▸ About this exercise:
From the first line of the entries below through the line bearing "#### Laughter as an Antidote", write out each line exactly. Omit pictures.
────
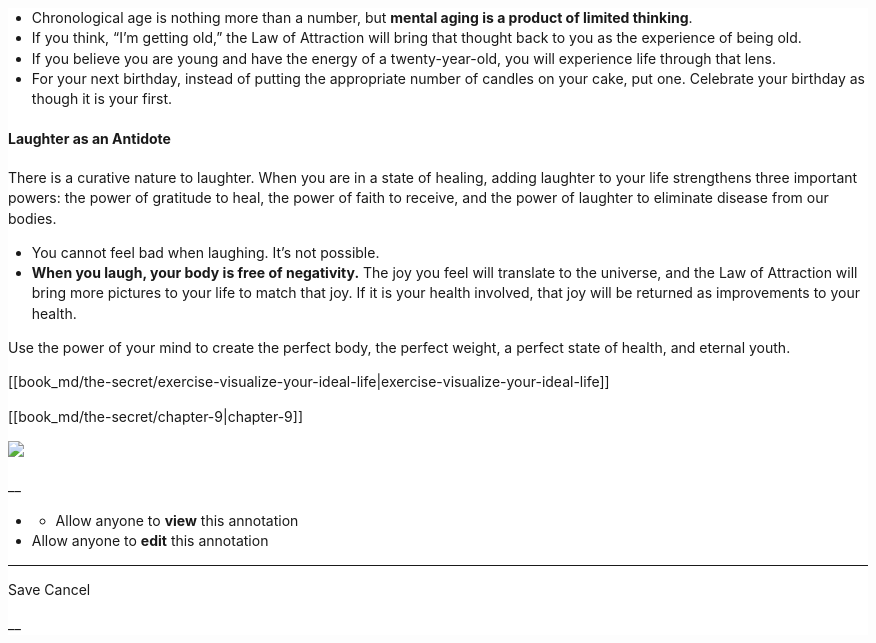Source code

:   * Chronological age is nothing more than a number, but **mental aging is a product of limited thinking**. 
  * If you think, “I’m getting old,” the Law of Attraction will bring that thought back to you as the experience of being old.
  * If you believe you are young and have the energy of a twenty-year-old, you will experience life through that lens.
  * For your next birthday, instead of putting the appropriate number of candles on your cake, put one. Celebrate your birthday as though it is your first. 



#### Laughter as an Antidote

There is a curative nature to laughter. When you are in a state of healing, adding laughter to your life strengthens three important powers: the power of gratitude to heal, the power of faith to receive, and the power of laughter to eliminate disease from our bodies.

  * You cannot feel bad when laughing. It’s not possible. 
  * **When you laugh, your body is free of negativity.** The joy you feel will translate to the universe, and the Law of Attraction will bring more pictures to your life to match that joy. If it is your health involved, that joy will be returned as improvements to your health.



Use the power of your mind to create the perfect body, the perfect weight, a perfect state of health, and eternal youth.

[[book_md/the-secret/exercise-visualize-your-ideal-life|exercise-visualize-your-ideal-life]]

[[book_md/the-secret/chapter-9|chapter-9]]

![](https://bat.bing.com/action/0?ti=56018282&Ver=2&mid=890d1d59-a700-4f5c-b5b5-d961269137c6&sid=1711133063fa11eebdec89a8b8ae3bbc&vid=171147a063fa11eea7440fcfeb230d96&vids=0&msclkid=N&pi=0&lg=en-US&sw=800&sh=600&sc=24&nwd=1&tl=Shortform%20%7C%20Book&p=https%3A%2F%2Fwww.shortform.com%2Fapp%2Fbook%2Fthe-secret%2Fchapter-8&r=&lt=295&evt=pageLoad&sv=1&rn=15635)

__

  *   * Allow anyone to **view** this annotation
  * Allow anyone to **edit** this annotation



* * *

Save Cancel

__




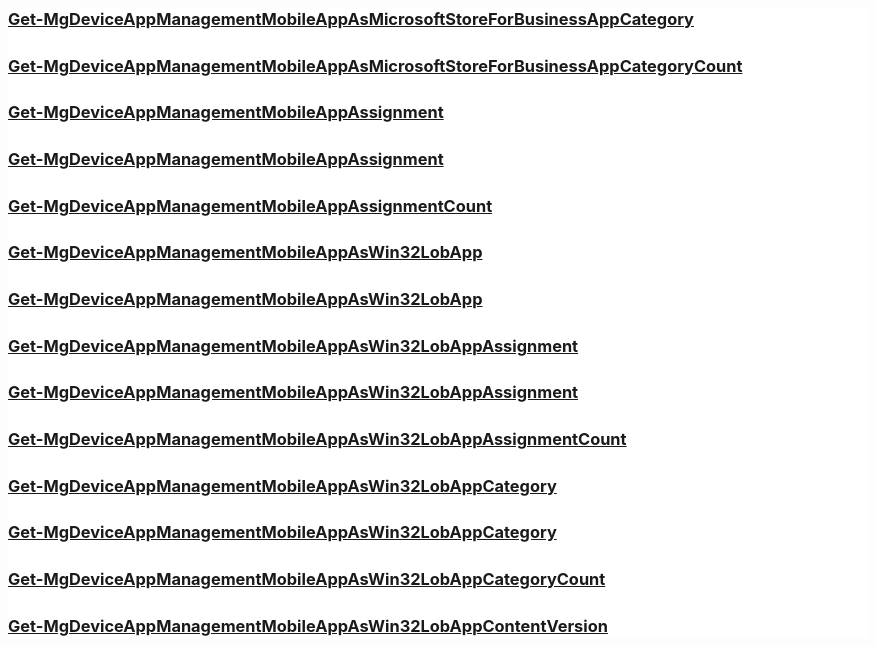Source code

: ### [Get-MgDeviceAppManagementMobileAppAsMicrosoftStoreForBusinessAppCategory](Get-MgDeviceAppManagementMobileAppAsMicrosoftStoreForBusinessAppCategory.md)

### [Get-MgDeviceAppManagementMobileAppAsMicrosoftStoreForBusinessAppCategoryCount](Get-MgDeviceAppManagementMobileAppAsMicrosoftStoreForBusinessAppCategoryCount.md)

### [Get-MgDeviceAppManagementMobileAppAssignment](Get-MgDeviceAppManagementMobileAppAssignment.md)

### [Get-MgDeviceAppManagementMobileAppAssignment](Get-MgDeviceAppManagementMobileAppAssignment.md)

### [Get-MgDeviceAppManagementMobileAppAssignmentCount](Get-MgDeviceAppManagementMobileAppAssignmentCount.md)

### [Get-MgDeviceAppManagementMobileAppAsWin32LobApp](Get-MgDeviceAppManagementMobileAppAsWin32LobApp.md)

### [Get-MgDeviceAppManagementMobileAppAsWin32LobApp](Get-MgDeviceAppManagementMobileAppAsWin32LobApp.md)

### [Get-MgDeviceAppManagementMobileAppAsWin32LobAppAssignment](Get-MgDeviceAppManagementMobileAppAsWin32LobAppAssignment.md)

### [Get-MgDeviceAppManagementMobileAppAsWin32LobAppAssignment](Get-MgDeviceAppManagementMobileAppAsWin32LobAppAssignment.md)

### [Get-MgDeviceAppManagementMobileAppAsWin32LobAppAssignmentCount](Get-MgDeviceAppManagementMobileAppAsWin32LobAppAssignmentCount.md)

### [Get-MgDeviceAppManagementMobileAppAsWin32LobAppCategory](Get-MgDeviceAppManagementMobileAppAsWin32LobAppCategory.md)

### [Get-MgDeviceAppManagementMobileAppAsWin32LobAppCategory](Get-MgDeviceAppManagementMobileAppAsWin32LobAppCategory.md)

### [Get-MgDeviceAppManagementMobileAppAsWin32LobAppCategoryCount](Get-MgDeviceAppManagementMobileAppAsWin32LobAppCategoryCount.md)

### [Get-MgDeviceAppManagementMobileAppAsWin32LobAppContentVersion](Get-MgDeviceAppManagementMobileAppAsWin32LobAppContentVersion.md)
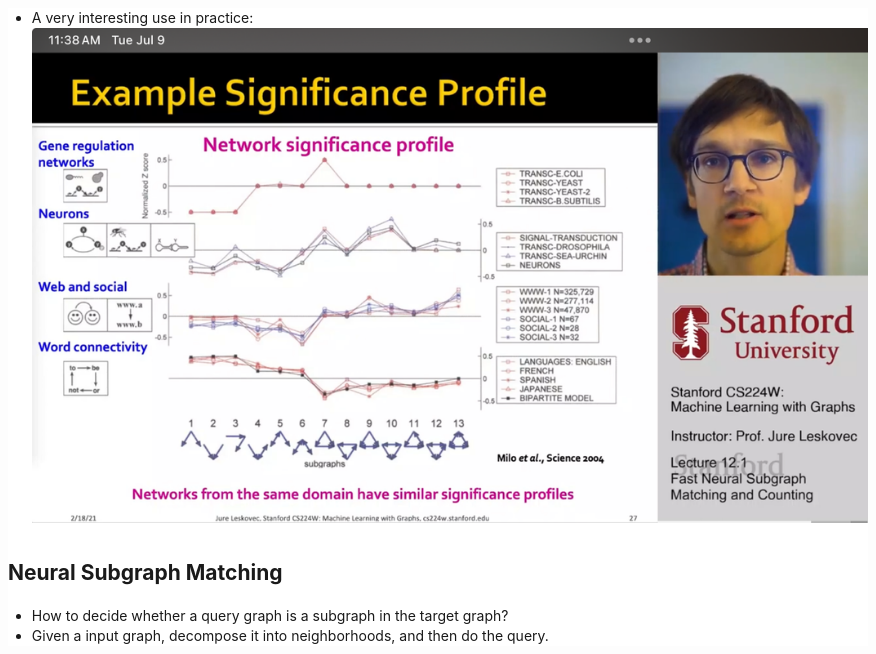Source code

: * A very interesting use in practice: ![alt text](screenshots/image-35.png)
## Neural Subgraph Matching
* How to decide whether a query graph is a subgraph in the target graph? 
* Given a input graph, decompose it into neighborhoods, and then do the query. 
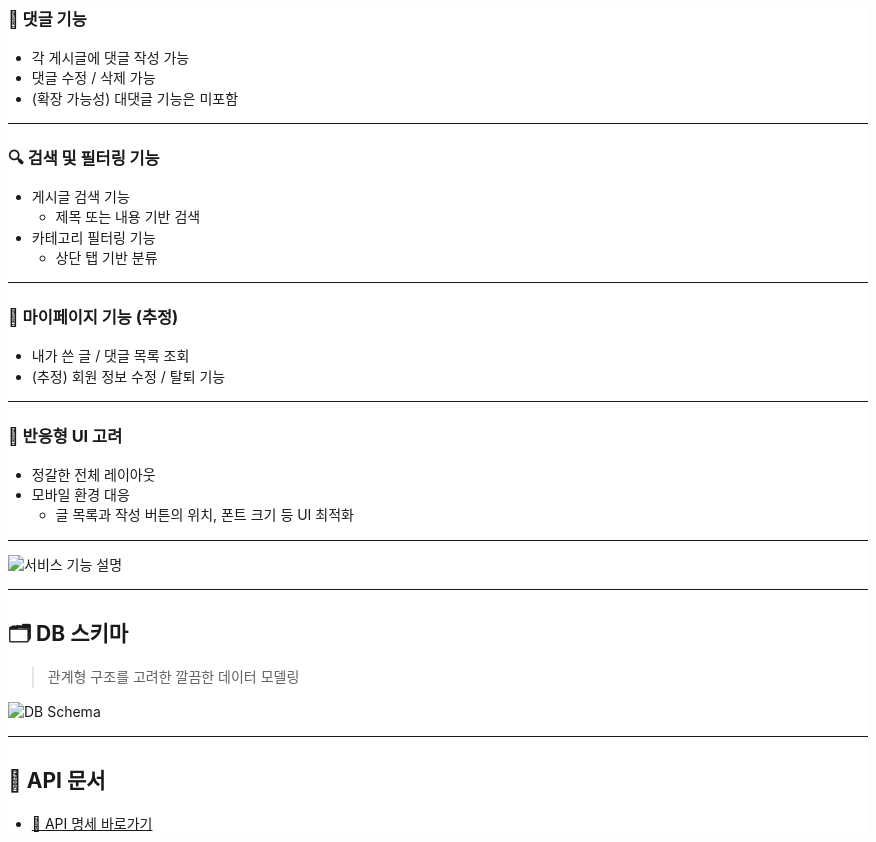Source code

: 
### 📝 댓글 기능
- 각 게시글에 댓글 작성 가능
- 댓글 수정 / 삭제 가능
- (확장 가능성) 대댓글 기능은 미포함

---

### 🔍 검색 및 필터링 기능
- 게시글 검색 기능
  - 제목 또는 내용 기반 검색
- 카테고리 필터링 기능
  - 상단 탭 기반 분류

---

### 👤 마이페이지 기능 (추정)
- 내가 쓴 글 / 댓글 목록 조회
- (추정) 회원 정보 수정 / 탈퇴 기능

---

### 📱 반응형 UI 고려
- 정갈한 전체 레이아웃
- 모바일 환경 대응
  - 글 목록과 작성 버튼의 위치, 폰트 크기 등 UI 최적화

---

<img width="100%" alt="서비스 기능 설명" src="https://github.com/user-attachments/assets/281bd6b4-c08e-493f-9a38-55e6dd8b90ad">

---

## 🗂️ DB 스키마

> 관계형 구조를 고려한 깔끔한 데이터 모델링

<p>
  <img width="100%" alt="DB Schema" src="https://github.com/user-attachments/assets/3b93a0ef-5fb4-43f0-9575-ae7f19554ef2">
</p>

---

## 🔌 API 문서

- [📄 API 명세 바로가기](https://bumpy-bunny-koreaboardgamearena-36c727ad.koyeb.app/docs#/)

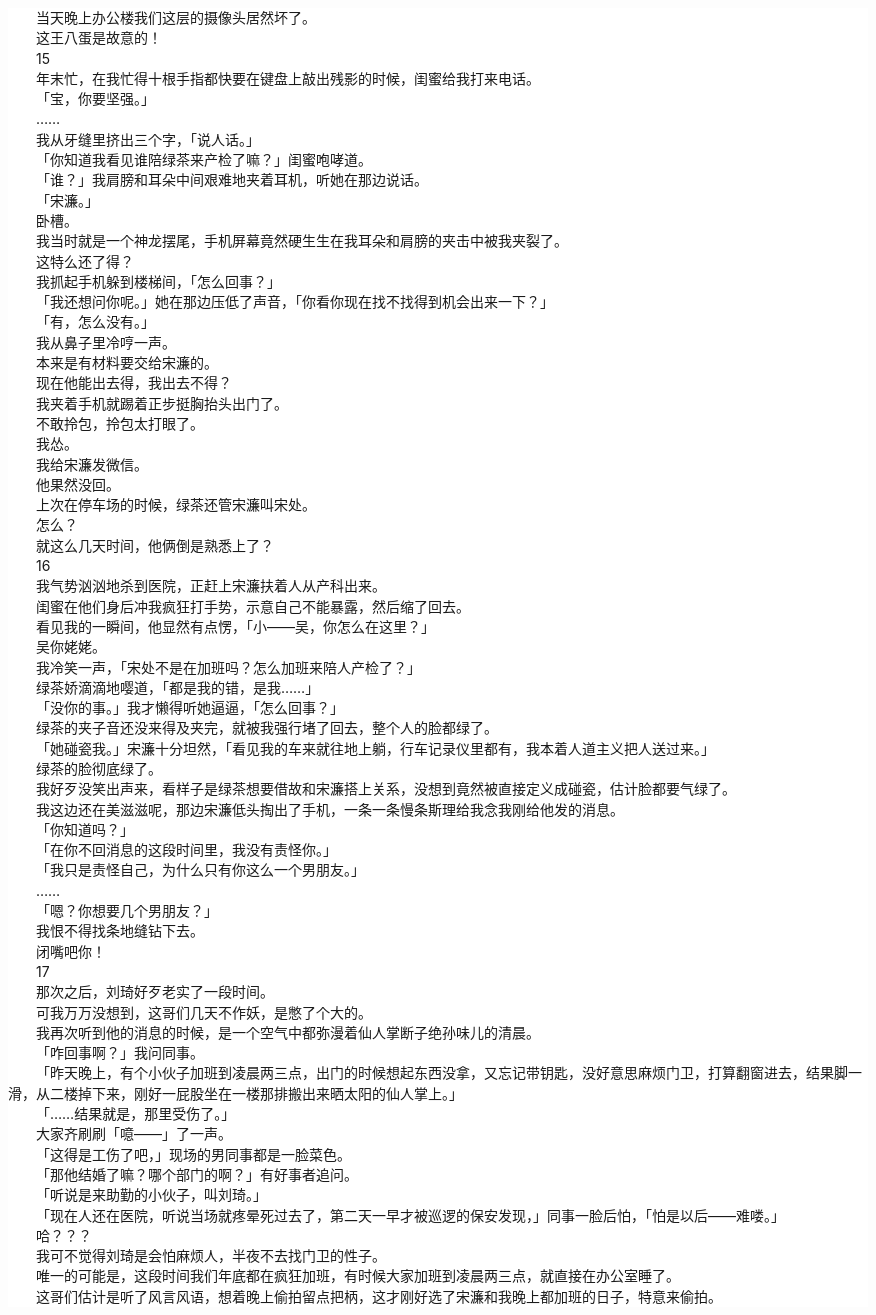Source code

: &emsp;&emsp;当天晚上办公楼我们这层的摄像头居然坏了。  
&emsp;&emsp;这王八蛋是故意的！  
&emsp;&emsp;15  
&emsp;&emsp;年末忙，在我忙得十根手指都快要在键盘上敲出残影的时候，闺蜜给我打来电话。  
&emsp;&emsp;「宝，你要坚强。」  
&emsp;&emsp;……  
&emsp;&emsp;我从牙缝里挤出三个字，「说人话。」  
&emsp;&emsp;「你知道我看见谁陪绿茶来产检了嘛？」闺蜜咆哮道。  
&emsp;&emsp;「谁？」我肩膀和耳朵中间艰难地夹着耳机，听她在那边说话。  
&emsp;&emsp;「宋濂。」  
&emsp;&emsp;卧槽。  
&emsp;&emsp;我当时就是一个神龙摆尾，手机屏幕竟然硬生生在我耳朵和肩膀的夹击中被我夹裂了。  
&emsp;&emsp;这特么还了得？  
&emsp;&emsp;我抓起手机躲到楼梯间，「怎么回事？」  
&emsp;&emsp;「我还想问你呢。」她在那边压低了声音，「你看你现在找不找得到机会出来一下？」  
&emsp;&emsp;「有，怎么没有。」  
&emsp;&emsp;我从鼻子里冷哼一声。  
&emsp;&emsp;本来是有材料要交给宋濂的。  
&emsp;&emsp;现在他能出去得，我出去不得？  
&emsp;&emsp;我夹着手机就踢着正步挺胸抬头出门了。  
&emsp;&emsp;不敢拎包，拎包太打眼了。  
&emsp;&emsp;我怂。  
&emsp;&emsp;我给宋濂发微信。  
&emsp;&emsp;他果然没回。  
&emsp;&emsp;上次在停车场的时候，绿茶还管宋濂叫宋处。  
&emsp;&emsp;怎么？  
&emsp;&emsp;就这么几天时间，他俩倒是熟悉上了？  
&emsp;&emsp;16  
&emsp;&emsp;我气势汹汹地杀到医院，正赶上宋濂扶着人从产科出来。  
&emsp;&emsp;闺蜜在他们身后冲我疯狂打手势，示意自己不能暴露，然后缩了回去。  
&emsp;&emsp;看见我的一瞬间，他显然有点愣，「小——吴，你怎么在这里？」  
&emsp;&emsp;吴你姥姥。  
&emsp;&emsp;我冷笑一声，「宋处不是在加班吗？怎么加班来陪人产检了？」  
&emsp;&emsp;绿茶娇滴滴地嘤道，「都是我的错，是我……」  
&emsp;&emsp;「没你的事。」我才懒得听她逼逼，「怎么回事？」  
&emsp;&emsp;绿茶的夹子音还没来得及夹完，就被我强行堵了回去，整个人的脸都绿了。  
&emsp;&emsp;「她碰瓷我。」宋濂十分坦然，「看见我的车来就往地上躺，行车记录仪里都有，我本着人道主义把人送过来。」  
&emsp;&emsp;绿茶的脸彻底绿了。  
&emsp;&emsp;我好歹没笑出声来，看样子是绿茶想要借故和宋濂搭上关系，没想到竟然被直接定义成碰瓷，估计脸都要气绿了。  
&emsp;&emsp;我这边还在美滋滋呢，那边宋濂低头掏出了手机，一条一条慢条斯理给我念我刚给他发的消息。  
&emsp;&emsp;「你知道吗？」  
&emsp;&emsp;「在你不回消息的这段时间里，我没有责怪你。」  
&emsp;&emsp;「我只是责怪自己，为什么只有你这么一个男朋友。」  
&emsp;&emsp;……  
&emsp;&emsp;「嗯？你想要几个男朋友？」  
&emsp;&emsp;我恨不得找条地缝钻下去。  
&emsp;&emsp;闭嘴吧你！  
&emsp;&emsp;17  
&emsp;&emsp;那次之后，刘琦好歹老实了一段时间。  
&emsp;&emsp;可我万万没想到，这哥们几天不作妖，是憋了个大的。  
&emsp;&emsp;我再次听到他的消息的时候，是一个空气中都弥漫着仙人掌断子绝孙味儿的清晨。  
&emsp;&emsp;「咋回事啊？」我问同事。  
&emsp;&emsp;「昨天晚上，有个小伙子加班到凌晨两三点，出门的时候想起东西没拿，又忘记带钥匙，没好意思麻烦门卫，打算翻窗进去，结果脚一滑，从二楼掉下来，刚好一屁股坐在一楼那排搬出来晒太阳的仙人掌上。」  
&emsp;&emsp;「……结果就是，那里受伤了。」  
&emsp;&emsp;大家齐刷刷「噫——」了一声。  
&emsp;&emsp;「这得是工伤了吧，」现场的男同事都是一脸菜色。  
&emsp;&emsp;「那他结婚了嘛？哪个部门的啊？」有好事者追问。  
&emsp;&emsp;「听说是来助勤的小伙子，叫刘琦。」  
&emsp;&emsp;「现在人还在医院，听说当场就疼晕死过去了，第二天一早才被巡逻的保安发现，」同事一脸后怕，「怕是以后——难喽。」  
&emsp;&emsp;哈？？？  
&emsp;&emsp;我可不觉得刘琦是会怕麻烦人，半夜不去找门卫的性子。  
&emsp;&emsp;唯一的可能是，这段时间我们年底都在疯狂加班，有时候大家加班到凌晨两三点，就直接在办公室睡了。  
&emsp;&emsp;这哥们估计是听了风言风语，想着晚上偷拍留点把柄，这才刚好选了宋濂和我晚上都加班的日子，特意来偷拍。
────
▸ Answer to this task:
Source code

:   * Chronological age is nothing more than a number, but **mental aging is a product of limited thinking**. 
  * If you think, “I’m getting old,” the Law of Attraction will bring that thought back to you as the experience of being old.
  * If you believe you are young and have the energy of a twenty-year-old, you will experience life through that lens.
  * For your next birthday, instead of putting the appropriate number of candles on your cake, put one. Celebrate your birthday as though it is your first. 



#### Laughter as an Antidote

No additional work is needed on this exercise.